Submitted by Natalie on Mon, 2012-12-17 10:47
The latest five noses to be put to the grindstone have now been revealed. The announcement of the judging panel is an important moment each year because the Man Booker Prize is only as good as its judges. Part of the reason the prize is heralded internationally is because the judges stand as a guarantee of literary weight and seriousness of intent. If the public, publishers and writers don't trust in the competence of the judges then they don't trust the prize. If they don't trust the prize then it becomes just another literary award.
The 2013 judges have some heavyweight credentials. There are two academics in the chair Robert Macfarlane and Robert Douglas-Fairhurst and an associate academic in Stuart Kelly. Martha Kearney and Natalie Hayes are experienced broadcasters. All five are professional writers of one sort or another and all have extensive journalistic experience.
Some of these attributes are more important than they first seem. Book reviewing, for example, is not the same as simply reading lots of books. Reviewing means that books tend to be read more slowly, notes are taken along the way, the merits of texts are judged with more consideration and the act of writing a review necessarily means some in-depth thinking. Writing at the relatively short length demanded by reviews also means that concision is vital. Breadth of reading is important because it is the only way to get a comparative grasp on what is new, what is fresh and what is good. Teaching literature means that unpicking books, examining their entrails and delineating the essentials are learnt skills.
The prize administrators have come up with a panel rich in all these traits and experiences. Among other attributes Natalie Haynes will be able to add a dash of classical reference while Martha Kearney can bring her experience of chairing the Orange Prize to bear. Robert Macfarlane meanwhile will know the best places to walk to clear his head. The 2012 chair of judges Peter Stothard emphasised that during his panel's discussions, saying “I like this book” was not an option.

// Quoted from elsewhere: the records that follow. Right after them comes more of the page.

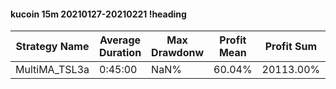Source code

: #### kucoin 15m 20210127-20210221 !heading
| Strategy Name | Average Duration | Max Drawdonw | Profit Mean | Profit Sum | Profit Total | Trade Count | Win Rate |
| ------------- | ---------------- | ------------ | ----------- | ---------- | ------------ | ----------- | -------- |
| MultiMA_TSL3a | 0:45:00          | NaN%         | 60.04%      | 20113.00%  | 4745.00%     | 335         | 63.28%   |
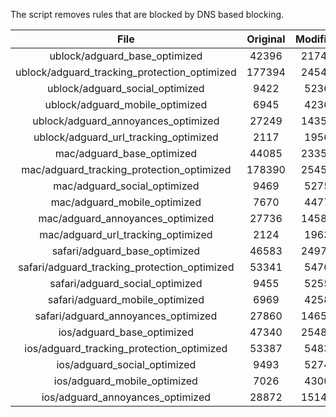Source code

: The script removes rules that are blocked by DNS based blocking.


| File | Original | Modified |
|:----:|:-----:|:-----:|
| ublock/adguard_base_optimized | 42396 | 21740 |
| ublock/adguard_tracking_protection_optimized | 177394 | 24547 |
| ublock/adguard_social_optimized | 9422 | 5236 |
| ublock/adguard_mobile_optimized | 6945 | 4236 |
| ublock/adguard_annoyances_optimized | 27249 | 14350 |
| ublock/adguard_url_tracking_optimized | 2117 | 1956 |
| mac/adguard_base_optimized | 44085 | 23358 |
| mac/adguard_tracking_protection_optimized | 178390 | 25458 |
| mac/adguard_social_optimized | 9469 | 5275 |
| mac/adguard_mobile_optimized | 7670 | 4477 |
| mac/adguard_annoyances_optimized | 27736 | 14584 |
| mac/adguard_url_tracking_optimized | 2124 | 1963 |
| safari/adguard_base_optimized | 46583 | 24977 |
| safari/adguard_tracking_protection_optimized | 53341 | 5476 |
| safari/adguard_social_optimized | 9455 | 5255 |
| safari/adguard_mobile_optimized | 6969 | 4258 |
| safari/adguard_annoyances_optimized | 27860 | 14657 |
| ios/adguard_base_optimized | 47340 | 25486 |
| ios/adguard_tracking_protection_optimized | 53387 | 5483 |
| ios/adguard_social_optimized | 9493 | 5274 |
| ios/adguard_mobile_optimized | 7026 | 4300 |
| ios/adguard_annoyances_optimized | 28872 | 15141 |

Saying “I like this book because …” was. Messrs Macfarlane, Douglas-Fairhurst, Haynes, Kearney and Kelly will be more than capable of explaining the “because”.
One of the indefinables of a judging panel is not the members' suitability but how they will gel as a group. Sometimes you can take five individual good eggs and the result when they are put together is less than palatable. It is of course the chair's responsibility to manage the different personalities of a group of distinguished people who will have opinions and who are used to expressing them. Some will be naturally loquacious, others more reticent, all need to have a fair say.
This year's panel have already started their reading and will be getting the first inklings of just what is in store as they face the prospect of more than 130 novels stretching out in front of them. They will also know that in the end they themselves who will be judged – on their longlist, shortlist and winner.